START Record extracts

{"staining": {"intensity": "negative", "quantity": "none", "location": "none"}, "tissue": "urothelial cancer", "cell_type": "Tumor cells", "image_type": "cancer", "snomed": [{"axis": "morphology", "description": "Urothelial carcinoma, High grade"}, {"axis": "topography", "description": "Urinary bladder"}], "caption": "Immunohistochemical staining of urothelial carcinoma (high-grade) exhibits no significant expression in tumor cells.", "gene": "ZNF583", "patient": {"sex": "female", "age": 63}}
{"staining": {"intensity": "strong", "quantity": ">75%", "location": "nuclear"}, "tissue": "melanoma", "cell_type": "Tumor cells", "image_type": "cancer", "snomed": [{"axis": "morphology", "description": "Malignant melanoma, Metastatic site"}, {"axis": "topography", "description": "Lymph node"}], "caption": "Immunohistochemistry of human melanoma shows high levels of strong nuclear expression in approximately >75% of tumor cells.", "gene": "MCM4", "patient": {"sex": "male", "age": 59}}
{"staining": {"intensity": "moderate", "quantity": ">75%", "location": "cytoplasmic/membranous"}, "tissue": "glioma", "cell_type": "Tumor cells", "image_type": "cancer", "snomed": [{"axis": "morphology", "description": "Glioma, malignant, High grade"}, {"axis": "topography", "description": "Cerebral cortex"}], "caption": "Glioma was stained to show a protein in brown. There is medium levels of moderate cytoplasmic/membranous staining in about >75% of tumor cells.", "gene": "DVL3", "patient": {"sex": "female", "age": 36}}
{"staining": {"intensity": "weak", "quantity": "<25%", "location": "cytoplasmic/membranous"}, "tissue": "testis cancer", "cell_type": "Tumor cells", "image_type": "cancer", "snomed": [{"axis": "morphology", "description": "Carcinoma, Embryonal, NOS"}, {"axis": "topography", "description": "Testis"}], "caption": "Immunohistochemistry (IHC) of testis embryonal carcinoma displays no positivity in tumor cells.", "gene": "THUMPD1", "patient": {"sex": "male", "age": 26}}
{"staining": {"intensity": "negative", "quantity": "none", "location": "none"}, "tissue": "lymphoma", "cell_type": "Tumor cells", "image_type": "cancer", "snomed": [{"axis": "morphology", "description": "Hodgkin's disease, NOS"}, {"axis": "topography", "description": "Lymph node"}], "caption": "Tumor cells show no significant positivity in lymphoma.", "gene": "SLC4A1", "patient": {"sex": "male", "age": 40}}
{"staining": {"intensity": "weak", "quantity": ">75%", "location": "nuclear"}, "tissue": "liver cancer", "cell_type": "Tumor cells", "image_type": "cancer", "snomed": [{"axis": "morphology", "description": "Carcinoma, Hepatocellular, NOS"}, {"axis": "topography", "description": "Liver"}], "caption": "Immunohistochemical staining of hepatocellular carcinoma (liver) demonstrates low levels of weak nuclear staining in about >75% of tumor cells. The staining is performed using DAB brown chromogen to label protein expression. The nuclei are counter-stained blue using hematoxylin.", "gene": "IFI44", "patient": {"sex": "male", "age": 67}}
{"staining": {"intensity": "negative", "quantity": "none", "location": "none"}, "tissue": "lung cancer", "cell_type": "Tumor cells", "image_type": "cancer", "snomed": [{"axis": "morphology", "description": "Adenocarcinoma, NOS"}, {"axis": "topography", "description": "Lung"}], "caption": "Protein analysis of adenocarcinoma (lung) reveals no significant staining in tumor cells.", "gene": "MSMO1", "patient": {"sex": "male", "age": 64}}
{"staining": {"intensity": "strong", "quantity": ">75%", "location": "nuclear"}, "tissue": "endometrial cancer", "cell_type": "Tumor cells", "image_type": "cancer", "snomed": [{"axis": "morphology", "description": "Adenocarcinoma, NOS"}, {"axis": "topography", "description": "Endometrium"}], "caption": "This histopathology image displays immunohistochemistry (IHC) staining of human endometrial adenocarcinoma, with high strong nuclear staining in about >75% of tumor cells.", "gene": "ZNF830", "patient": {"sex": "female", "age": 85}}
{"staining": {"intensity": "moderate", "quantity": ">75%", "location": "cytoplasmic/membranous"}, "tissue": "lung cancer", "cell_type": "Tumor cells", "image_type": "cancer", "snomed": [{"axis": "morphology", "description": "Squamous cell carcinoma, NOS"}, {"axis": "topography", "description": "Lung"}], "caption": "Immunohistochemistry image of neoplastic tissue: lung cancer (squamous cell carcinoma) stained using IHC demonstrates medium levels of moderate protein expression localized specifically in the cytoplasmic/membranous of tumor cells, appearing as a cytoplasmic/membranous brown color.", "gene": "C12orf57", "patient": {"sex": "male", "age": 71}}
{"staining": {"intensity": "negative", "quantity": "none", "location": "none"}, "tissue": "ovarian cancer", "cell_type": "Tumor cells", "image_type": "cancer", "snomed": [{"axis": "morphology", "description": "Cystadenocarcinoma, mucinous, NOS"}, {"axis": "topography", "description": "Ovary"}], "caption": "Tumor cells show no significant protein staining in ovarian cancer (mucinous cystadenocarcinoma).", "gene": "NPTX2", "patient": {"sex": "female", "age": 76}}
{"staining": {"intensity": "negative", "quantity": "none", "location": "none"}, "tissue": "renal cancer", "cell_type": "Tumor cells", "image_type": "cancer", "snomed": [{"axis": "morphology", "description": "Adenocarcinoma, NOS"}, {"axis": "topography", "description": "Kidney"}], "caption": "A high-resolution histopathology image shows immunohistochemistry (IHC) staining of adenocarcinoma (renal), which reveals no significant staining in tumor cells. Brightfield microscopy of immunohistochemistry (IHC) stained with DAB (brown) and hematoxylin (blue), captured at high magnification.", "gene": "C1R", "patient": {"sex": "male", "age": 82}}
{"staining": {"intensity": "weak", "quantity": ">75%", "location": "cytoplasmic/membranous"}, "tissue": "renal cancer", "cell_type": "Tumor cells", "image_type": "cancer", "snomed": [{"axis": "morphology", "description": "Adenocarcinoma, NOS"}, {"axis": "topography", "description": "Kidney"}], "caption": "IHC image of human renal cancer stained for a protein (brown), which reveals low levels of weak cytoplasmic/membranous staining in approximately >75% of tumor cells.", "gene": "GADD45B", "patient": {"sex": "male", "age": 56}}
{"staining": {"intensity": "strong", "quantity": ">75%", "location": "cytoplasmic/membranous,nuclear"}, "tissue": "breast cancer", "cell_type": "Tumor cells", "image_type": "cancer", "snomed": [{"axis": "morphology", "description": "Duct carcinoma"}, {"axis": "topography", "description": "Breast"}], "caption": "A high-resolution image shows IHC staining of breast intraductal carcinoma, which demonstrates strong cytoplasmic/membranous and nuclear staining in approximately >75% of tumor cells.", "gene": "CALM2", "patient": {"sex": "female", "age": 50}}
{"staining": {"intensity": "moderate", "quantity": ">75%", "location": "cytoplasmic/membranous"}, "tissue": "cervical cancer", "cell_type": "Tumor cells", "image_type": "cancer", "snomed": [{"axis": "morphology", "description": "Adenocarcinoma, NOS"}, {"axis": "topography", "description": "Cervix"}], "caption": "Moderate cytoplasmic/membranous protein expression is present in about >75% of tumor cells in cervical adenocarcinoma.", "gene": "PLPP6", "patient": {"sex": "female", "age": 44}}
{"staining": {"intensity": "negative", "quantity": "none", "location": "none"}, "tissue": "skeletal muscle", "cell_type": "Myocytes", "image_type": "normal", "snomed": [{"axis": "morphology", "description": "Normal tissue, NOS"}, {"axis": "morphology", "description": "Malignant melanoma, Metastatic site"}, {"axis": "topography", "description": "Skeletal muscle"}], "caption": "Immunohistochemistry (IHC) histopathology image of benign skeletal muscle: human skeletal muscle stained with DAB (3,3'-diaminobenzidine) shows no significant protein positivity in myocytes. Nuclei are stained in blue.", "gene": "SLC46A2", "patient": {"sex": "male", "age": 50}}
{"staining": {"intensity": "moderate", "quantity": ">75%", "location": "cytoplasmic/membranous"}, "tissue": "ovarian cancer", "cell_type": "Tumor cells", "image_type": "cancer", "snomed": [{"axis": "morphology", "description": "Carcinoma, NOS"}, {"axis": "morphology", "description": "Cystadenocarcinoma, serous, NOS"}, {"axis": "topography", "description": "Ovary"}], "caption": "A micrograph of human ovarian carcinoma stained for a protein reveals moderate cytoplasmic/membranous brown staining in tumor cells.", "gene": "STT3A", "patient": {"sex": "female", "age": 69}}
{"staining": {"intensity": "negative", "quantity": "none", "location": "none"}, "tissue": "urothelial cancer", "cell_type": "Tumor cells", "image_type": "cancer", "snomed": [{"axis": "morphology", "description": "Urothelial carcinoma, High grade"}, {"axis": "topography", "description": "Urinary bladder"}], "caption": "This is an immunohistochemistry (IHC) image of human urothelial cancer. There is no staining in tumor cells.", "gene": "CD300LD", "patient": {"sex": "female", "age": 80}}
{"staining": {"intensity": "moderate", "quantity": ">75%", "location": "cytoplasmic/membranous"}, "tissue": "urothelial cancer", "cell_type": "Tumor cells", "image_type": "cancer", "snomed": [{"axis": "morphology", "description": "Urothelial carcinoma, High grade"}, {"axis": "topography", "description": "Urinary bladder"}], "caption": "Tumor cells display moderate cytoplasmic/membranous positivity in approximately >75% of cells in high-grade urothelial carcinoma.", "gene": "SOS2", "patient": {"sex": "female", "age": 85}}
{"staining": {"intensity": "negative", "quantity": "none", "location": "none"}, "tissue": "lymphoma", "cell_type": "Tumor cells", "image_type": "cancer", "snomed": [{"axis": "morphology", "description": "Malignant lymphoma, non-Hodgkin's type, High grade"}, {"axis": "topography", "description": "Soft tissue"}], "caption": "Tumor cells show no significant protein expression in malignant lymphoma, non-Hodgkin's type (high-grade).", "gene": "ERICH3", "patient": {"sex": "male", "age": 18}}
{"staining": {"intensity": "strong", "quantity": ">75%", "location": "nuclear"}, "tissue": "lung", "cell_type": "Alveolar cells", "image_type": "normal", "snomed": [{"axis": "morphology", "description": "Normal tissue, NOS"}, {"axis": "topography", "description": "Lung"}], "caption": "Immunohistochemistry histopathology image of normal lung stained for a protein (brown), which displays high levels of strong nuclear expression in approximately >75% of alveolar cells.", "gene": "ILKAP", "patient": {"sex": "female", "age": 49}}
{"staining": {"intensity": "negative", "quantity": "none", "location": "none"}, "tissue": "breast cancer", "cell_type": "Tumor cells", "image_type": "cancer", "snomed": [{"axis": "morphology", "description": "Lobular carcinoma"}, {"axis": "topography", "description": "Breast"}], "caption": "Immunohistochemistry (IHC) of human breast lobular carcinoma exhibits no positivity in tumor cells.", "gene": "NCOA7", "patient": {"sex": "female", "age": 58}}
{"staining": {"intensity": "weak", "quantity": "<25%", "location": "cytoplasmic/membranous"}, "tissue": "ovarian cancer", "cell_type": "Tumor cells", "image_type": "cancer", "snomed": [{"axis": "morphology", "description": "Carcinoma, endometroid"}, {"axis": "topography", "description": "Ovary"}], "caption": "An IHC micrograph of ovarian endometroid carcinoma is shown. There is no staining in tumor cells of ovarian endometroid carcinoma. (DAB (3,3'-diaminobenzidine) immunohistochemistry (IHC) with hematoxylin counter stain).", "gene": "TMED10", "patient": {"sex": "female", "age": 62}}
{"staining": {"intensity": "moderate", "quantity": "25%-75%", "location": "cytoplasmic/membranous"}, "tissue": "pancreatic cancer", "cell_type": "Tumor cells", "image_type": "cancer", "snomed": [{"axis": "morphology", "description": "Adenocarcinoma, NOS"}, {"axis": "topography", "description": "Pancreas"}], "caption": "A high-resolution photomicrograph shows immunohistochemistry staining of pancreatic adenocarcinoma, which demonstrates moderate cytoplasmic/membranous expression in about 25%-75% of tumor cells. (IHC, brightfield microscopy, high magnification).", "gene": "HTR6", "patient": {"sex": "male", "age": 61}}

END Record extracts

■ Required action
Begin at the line above that has "micrograph of human" and stop after the line that has "cells display moderate", copying each line exactly and adding nothing else.

■ Reply to the exercise
{"staining": {"intensity": "moderate", "quantity": ">75%", "location": "cytoplasmic/membranous"}, "tissue": "ovarian cancer", "cell_type": "Tumor cells", "image_type": "cancer", "snomed": [{"axis": "morphology", "description": "Carcinoma, NOS"}, {"axis": "morphology", "description": "Cystadenocarcinoma, serous, NOS"}, {"axis": "topography", "description": "Ovary"}], "caption": "A micrograph of human ovarian carcinoma stained for a protein reveals moderate cytoplasmic/membranous brown staining in tumor cells.", "gene": "STT3A", "patient": {"sex": "female", "age": 69}}
{"staining": {"intensity": "negative", "quantity": "none", "location": "none"}, "tissue": "urothelial cancer", "cell_type": "Tumor cells", "image_type": "cancer", "snomed": [{"axis": "morphology", "description": "Urothelial carcinoma, High grade"}, {"axis": "topography", "description": "Urinary bladder"}], "caption": "This is an immunohistochemistry (IHC) image of human urothelial cancer. There is no staining in tumor cells.", "gene": "CD300LD", "patient": {"sex": "female", "age": 80}}
{"staining": {"intensity": "moderate", "quantity": ">75%", "location": "cytoplasmic/membranous"}, "tissue": "urothelial cancer", "cell_type": "Tumor cells", "image_type": "cancer", "snomed": [{"axis": "morphology", "description": "Urothelial carcinoma, High grade"}, {"axis": "topography", "description": "Urinary bladder"}], "caption": "Tumor cells display moderate cytoplasmic/membranous positivity in approximately >75% of cells in high-grade urothelial carcinoma.", "gene": "SOS2", "patient": {"sex": "female", "age": 85}}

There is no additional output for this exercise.